C’est une évidence : certaines évolutions du Code du travail ont affaibli la reconnaissance et la prise en charge de contraintes physiques liées aux emplois du secteur. On peut par exemple citer la suppression du compte personnel de prévention de la pénibilité. Son remplacement en 2017 par le compte professionnel de prévention (C2P) avait occasionné le retrait de quatre facteurs de risques auxquels les salariés pouvaient être exposés (les postures pénibles, les vibrations mécaniques, la manutention manuelle et l’exposition à des agents chimiques dangereux), ce qui leur permettait d’obtenir un départ anticipé à la retraite.

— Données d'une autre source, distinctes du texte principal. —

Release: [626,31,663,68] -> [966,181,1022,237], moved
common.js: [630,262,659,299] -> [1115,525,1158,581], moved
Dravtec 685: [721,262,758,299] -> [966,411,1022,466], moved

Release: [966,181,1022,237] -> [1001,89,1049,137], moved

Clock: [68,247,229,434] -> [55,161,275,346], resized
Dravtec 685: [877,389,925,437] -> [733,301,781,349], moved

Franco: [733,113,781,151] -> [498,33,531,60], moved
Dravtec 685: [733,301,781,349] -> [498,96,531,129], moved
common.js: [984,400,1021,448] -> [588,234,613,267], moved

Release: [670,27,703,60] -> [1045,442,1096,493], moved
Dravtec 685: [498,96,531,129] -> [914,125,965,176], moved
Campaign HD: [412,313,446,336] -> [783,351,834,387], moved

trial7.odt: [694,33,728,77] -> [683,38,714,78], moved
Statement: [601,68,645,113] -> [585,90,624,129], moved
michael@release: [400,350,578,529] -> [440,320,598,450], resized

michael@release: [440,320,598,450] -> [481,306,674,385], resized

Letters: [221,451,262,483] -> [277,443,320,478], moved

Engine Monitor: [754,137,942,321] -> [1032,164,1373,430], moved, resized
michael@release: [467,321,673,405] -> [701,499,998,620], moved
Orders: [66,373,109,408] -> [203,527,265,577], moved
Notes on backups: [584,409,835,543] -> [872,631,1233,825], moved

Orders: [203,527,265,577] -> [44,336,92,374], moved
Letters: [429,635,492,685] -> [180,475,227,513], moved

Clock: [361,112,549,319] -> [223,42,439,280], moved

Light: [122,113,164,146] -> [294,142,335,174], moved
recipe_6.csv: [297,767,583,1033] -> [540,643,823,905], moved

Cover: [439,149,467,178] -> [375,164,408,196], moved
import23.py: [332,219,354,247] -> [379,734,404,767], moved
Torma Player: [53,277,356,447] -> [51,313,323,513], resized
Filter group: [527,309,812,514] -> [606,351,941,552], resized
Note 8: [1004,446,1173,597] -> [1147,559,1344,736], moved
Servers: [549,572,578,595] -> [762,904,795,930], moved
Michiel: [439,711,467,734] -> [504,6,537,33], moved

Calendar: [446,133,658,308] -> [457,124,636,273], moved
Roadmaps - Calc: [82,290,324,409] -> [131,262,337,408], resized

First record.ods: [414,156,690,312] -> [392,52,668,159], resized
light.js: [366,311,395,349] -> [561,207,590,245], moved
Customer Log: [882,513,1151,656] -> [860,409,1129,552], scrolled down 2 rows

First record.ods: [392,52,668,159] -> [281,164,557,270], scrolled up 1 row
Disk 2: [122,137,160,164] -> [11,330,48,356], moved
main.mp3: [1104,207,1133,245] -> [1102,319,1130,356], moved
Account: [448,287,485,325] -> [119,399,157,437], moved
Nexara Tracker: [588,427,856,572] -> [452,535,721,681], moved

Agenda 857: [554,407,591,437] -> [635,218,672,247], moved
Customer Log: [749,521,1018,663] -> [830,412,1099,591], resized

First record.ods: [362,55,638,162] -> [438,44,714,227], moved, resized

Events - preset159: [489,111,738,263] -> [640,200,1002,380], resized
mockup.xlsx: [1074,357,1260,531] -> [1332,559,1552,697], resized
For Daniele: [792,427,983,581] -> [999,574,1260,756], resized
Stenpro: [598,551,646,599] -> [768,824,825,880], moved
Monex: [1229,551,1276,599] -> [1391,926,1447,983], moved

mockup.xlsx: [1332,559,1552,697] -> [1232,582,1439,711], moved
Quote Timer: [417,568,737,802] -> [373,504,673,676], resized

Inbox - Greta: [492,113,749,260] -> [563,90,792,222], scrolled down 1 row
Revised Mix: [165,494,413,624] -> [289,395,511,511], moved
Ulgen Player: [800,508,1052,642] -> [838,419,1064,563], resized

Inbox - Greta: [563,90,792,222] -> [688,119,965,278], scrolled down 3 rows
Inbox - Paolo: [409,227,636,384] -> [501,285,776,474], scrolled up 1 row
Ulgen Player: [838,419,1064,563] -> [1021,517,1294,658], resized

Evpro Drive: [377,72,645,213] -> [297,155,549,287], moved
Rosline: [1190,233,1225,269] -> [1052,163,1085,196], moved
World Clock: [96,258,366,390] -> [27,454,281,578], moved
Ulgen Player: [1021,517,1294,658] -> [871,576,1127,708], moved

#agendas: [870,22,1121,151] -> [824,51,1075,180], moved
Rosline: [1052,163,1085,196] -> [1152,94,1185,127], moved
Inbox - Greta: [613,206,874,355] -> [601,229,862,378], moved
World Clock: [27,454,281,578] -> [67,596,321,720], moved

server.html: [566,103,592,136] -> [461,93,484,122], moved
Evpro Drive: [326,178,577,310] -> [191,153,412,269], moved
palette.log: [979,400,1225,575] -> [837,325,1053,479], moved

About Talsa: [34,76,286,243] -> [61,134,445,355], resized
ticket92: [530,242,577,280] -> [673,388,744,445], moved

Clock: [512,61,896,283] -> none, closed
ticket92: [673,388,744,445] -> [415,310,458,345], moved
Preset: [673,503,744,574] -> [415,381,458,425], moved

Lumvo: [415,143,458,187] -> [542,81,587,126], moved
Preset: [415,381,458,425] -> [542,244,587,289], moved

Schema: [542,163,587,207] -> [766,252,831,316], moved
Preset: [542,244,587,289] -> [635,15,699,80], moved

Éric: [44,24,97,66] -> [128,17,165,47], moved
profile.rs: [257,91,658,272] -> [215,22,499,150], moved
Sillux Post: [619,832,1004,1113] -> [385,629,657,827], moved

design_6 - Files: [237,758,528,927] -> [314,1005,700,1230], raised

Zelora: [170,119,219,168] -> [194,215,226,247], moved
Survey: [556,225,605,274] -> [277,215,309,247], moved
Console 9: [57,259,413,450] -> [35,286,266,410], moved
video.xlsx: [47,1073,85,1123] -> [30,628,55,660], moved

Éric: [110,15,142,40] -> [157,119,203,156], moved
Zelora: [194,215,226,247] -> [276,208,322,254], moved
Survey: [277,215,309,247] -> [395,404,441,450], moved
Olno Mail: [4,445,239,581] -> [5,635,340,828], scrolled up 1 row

Dans le volet « pénibilité » de la réforme des retraites, la CFTC a revendiqué le retour de ces facteurs de risque dans le C2P. Pas entendue jusqu’à maintenant par le gouvernement, elle remettra ce point à l’ordre du jour de l’agenda social de rentrée qui traitera, entre autres, d’usure professionnelle. Ces enjeux doivent également être abordés dans le dialogue social, au plus près du terrain : ce sont aussi via les négociations qu’ils mènent au sein de leur branche ou de leur entreprise, que les salariés pourront améliorer leurs conditions de travail et ainsi rendre les métiers du BTP plus attractifs.